Goal of the exercise - For every record below, repeat the text exactly and pass over any image.

Entries taken from a collection:
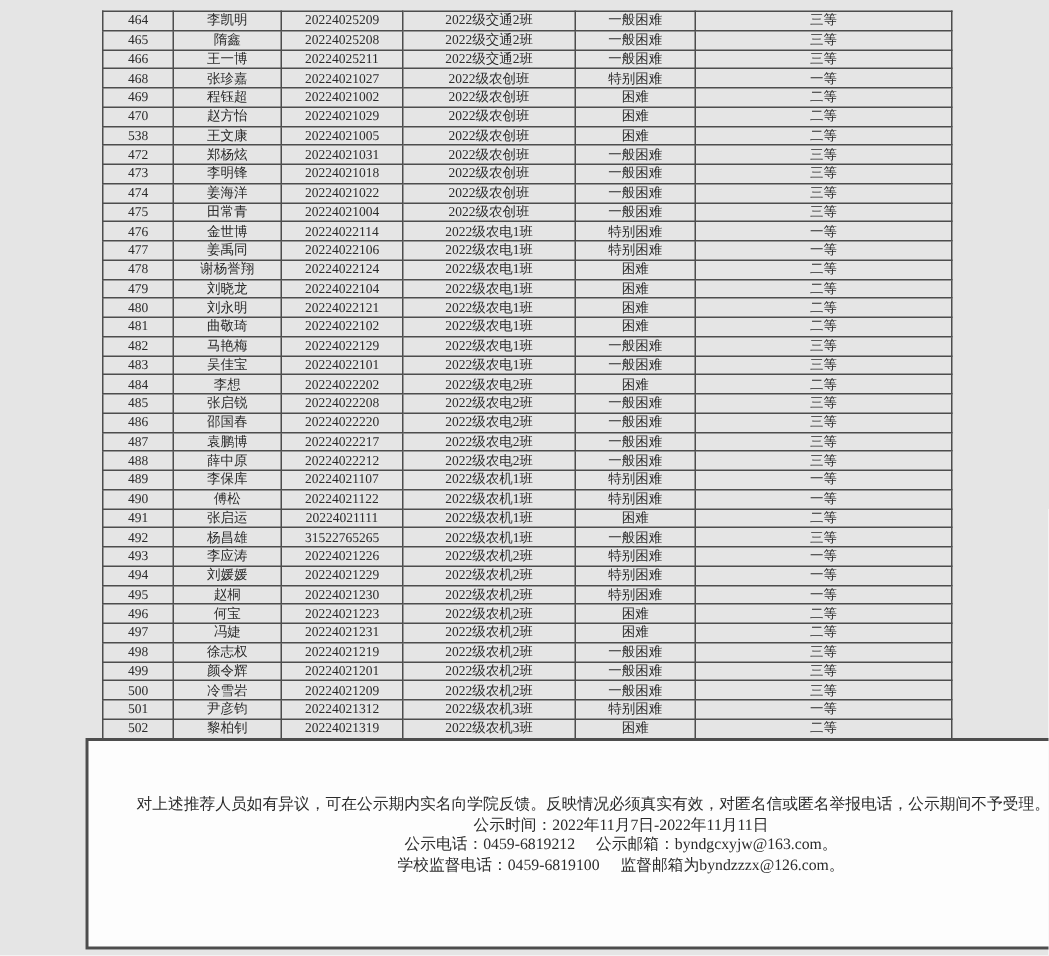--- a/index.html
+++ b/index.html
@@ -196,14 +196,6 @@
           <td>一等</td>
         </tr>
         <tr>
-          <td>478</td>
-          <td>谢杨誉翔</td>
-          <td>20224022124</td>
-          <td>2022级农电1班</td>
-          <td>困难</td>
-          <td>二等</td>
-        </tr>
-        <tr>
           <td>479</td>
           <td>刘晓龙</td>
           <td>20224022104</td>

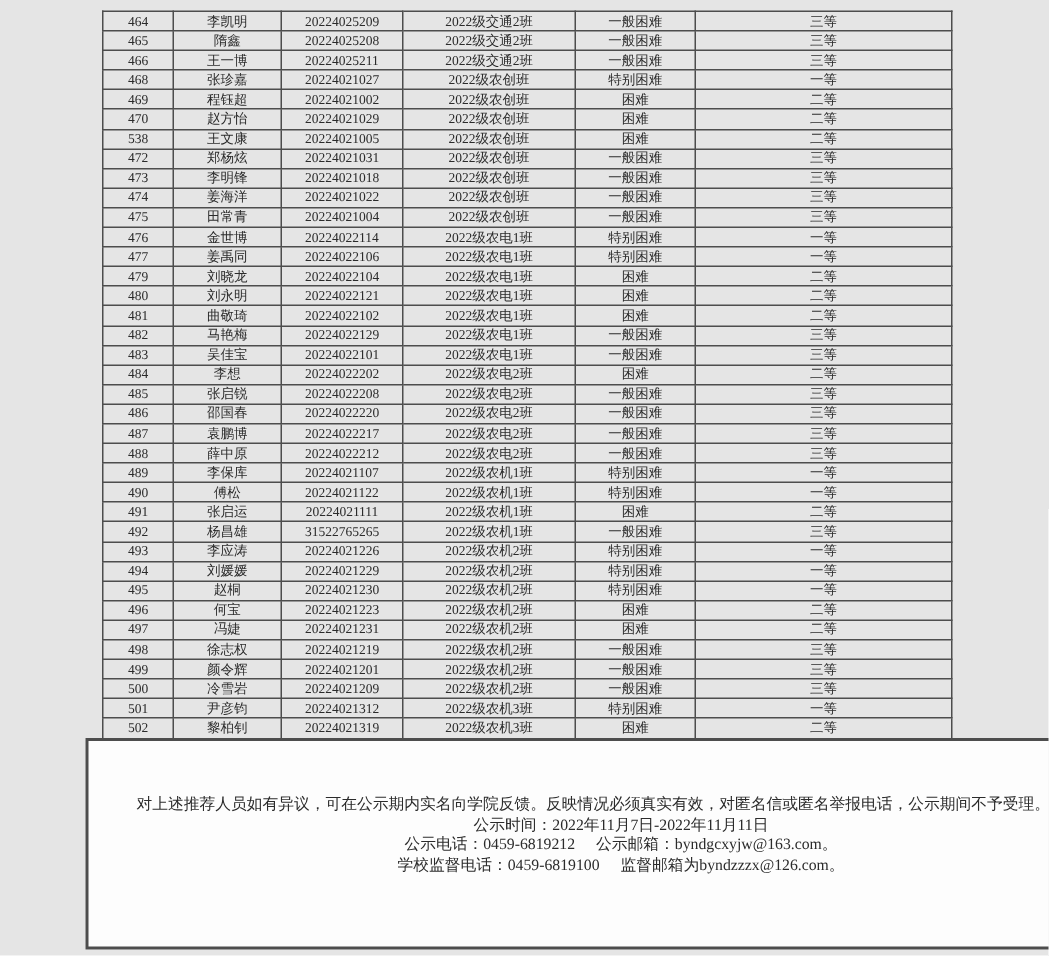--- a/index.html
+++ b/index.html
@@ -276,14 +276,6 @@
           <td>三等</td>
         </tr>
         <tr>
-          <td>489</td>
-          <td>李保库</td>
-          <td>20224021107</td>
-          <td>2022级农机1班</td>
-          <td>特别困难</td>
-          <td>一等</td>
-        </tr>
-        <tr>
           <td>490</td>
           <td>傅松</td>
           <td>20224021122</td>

Solution -
--- a/index.html
+++ b/index.html
@@ -196,14 +196,6 @@
           <td>一等</td>
         </tr>
         <tr>
-          <td>478</td>
-          <td>谢杨誉翔</td>
-          <td>20224022124</td>
-          <td>2022级农电1班</td>
-          <td>困难</td>
-          <td>二等</td>
-        </tr>
-        <tr>
           <td>479</td>
           <td>刘晓龙</td>
           <td>20224022104</td>

--- a/index.html
+++ b/index.html
@@ -276,14 +276,6 @@
           <td>三等</td>
         </tr>
         <tr>
-          <td>489</td>
-          <td>李保库</td>
-          <td>20224021107</td>
-          <td>2022级农机1班</td>
-          <td>特别困难</td>
-          <td>一等</td>
-        </tr>
-        <tr>
           <td>490</td>
           <td>傅松</td>
           <td>20224021122</td>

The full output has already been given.